Labeled box records
○ ○ ○ ○ ○ ○ ○

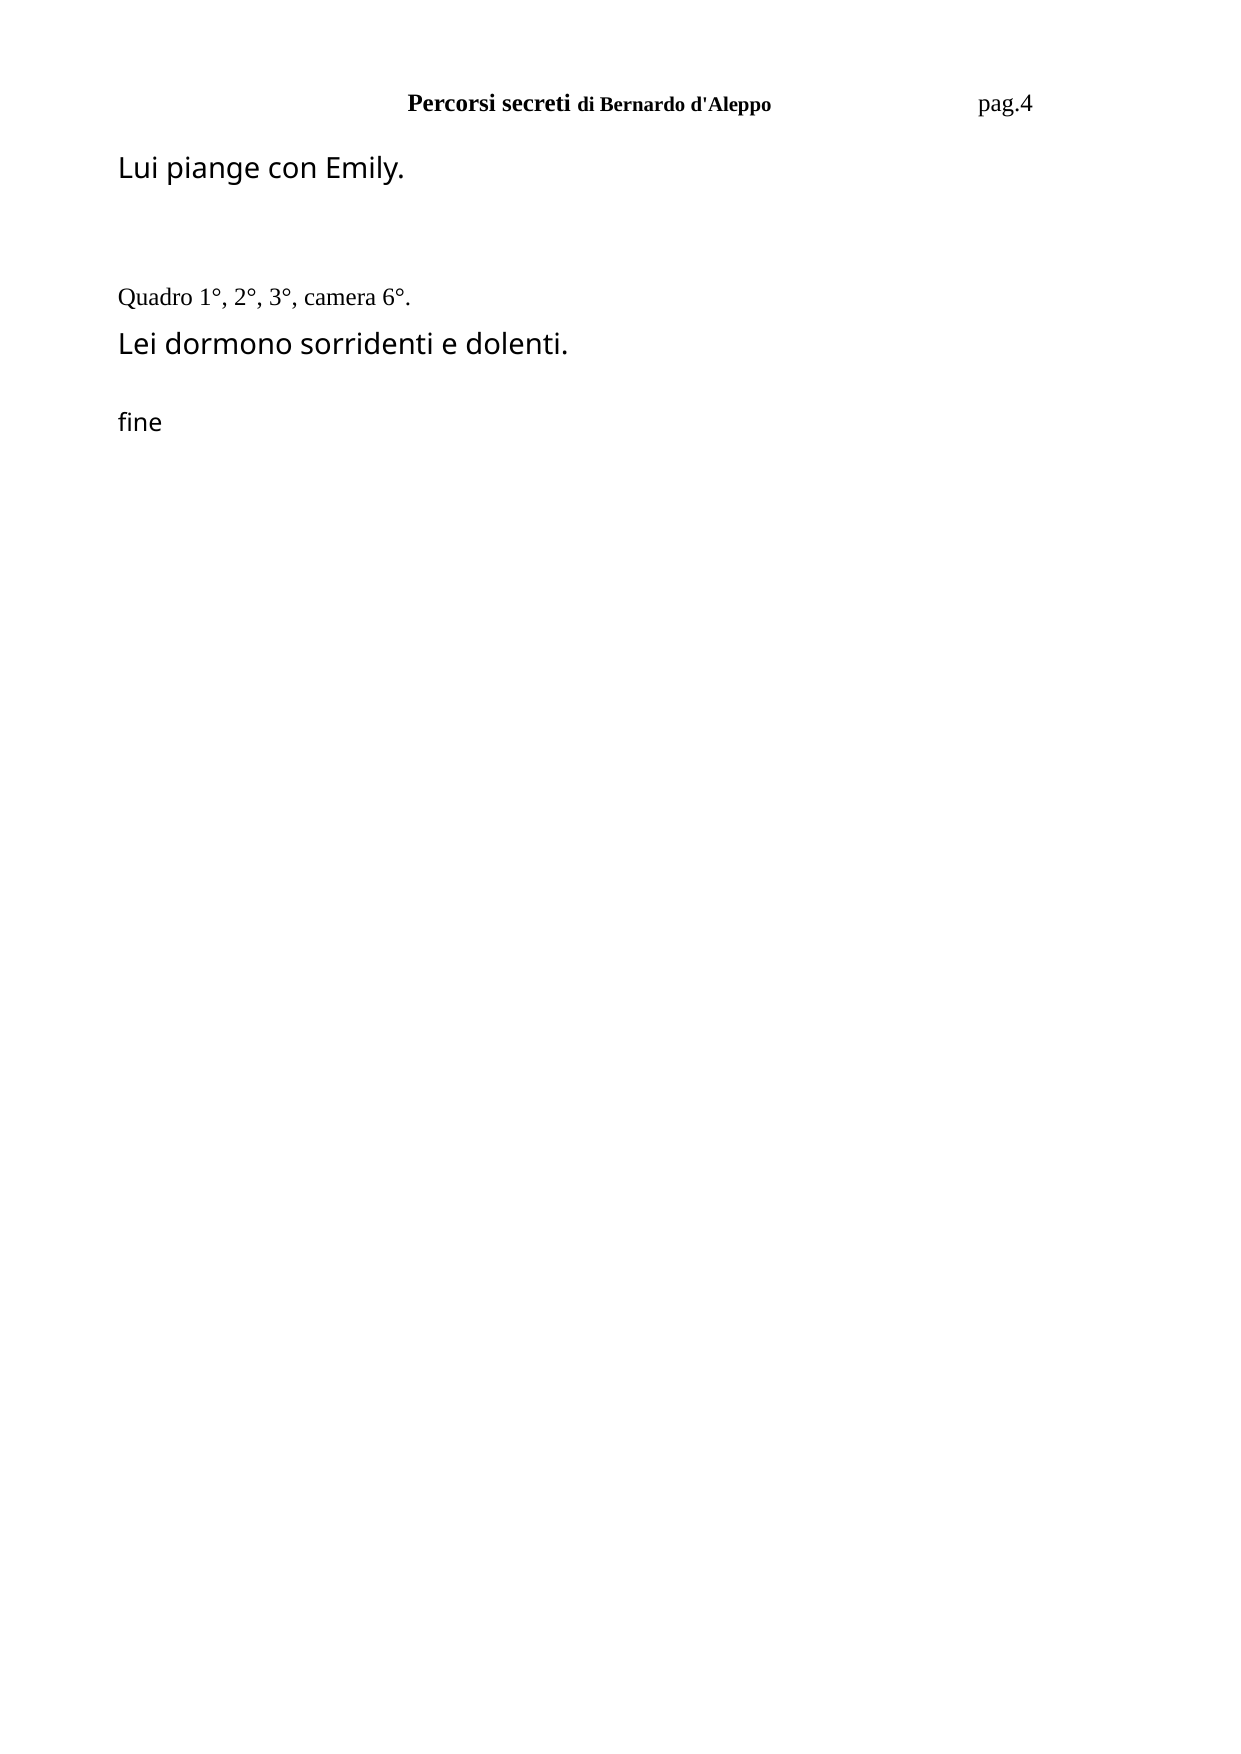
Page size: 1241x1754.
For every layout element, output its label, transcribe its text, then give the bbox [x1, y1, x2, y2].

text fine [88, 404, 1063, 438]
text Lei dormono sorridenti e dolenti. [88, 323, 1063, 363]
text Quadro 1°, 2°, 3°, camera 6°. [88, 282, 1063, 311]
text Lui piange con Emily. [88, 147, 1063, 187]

○ ○ ○ ○ ○ ○ ○

Can you swap "bbox" for "bounding box" in the lines above and write them out again with nothing else changed, leaving the picture out?

Task output »
Page size: 1241x1754.
For every layout element, output its label, transcribe its text, then give the bounding box [x1, y1, x2, y2].

text fine [88, 404, 1063, 438]
text Lei dormono sorridenti e dolenti. [88, 323, 1063, 363]
text Quadro 1°, 2°, 3°, camera 6°. [88, 282, 1063, 311]
text Lui piange con Emily. [88, 147, 1063, 187]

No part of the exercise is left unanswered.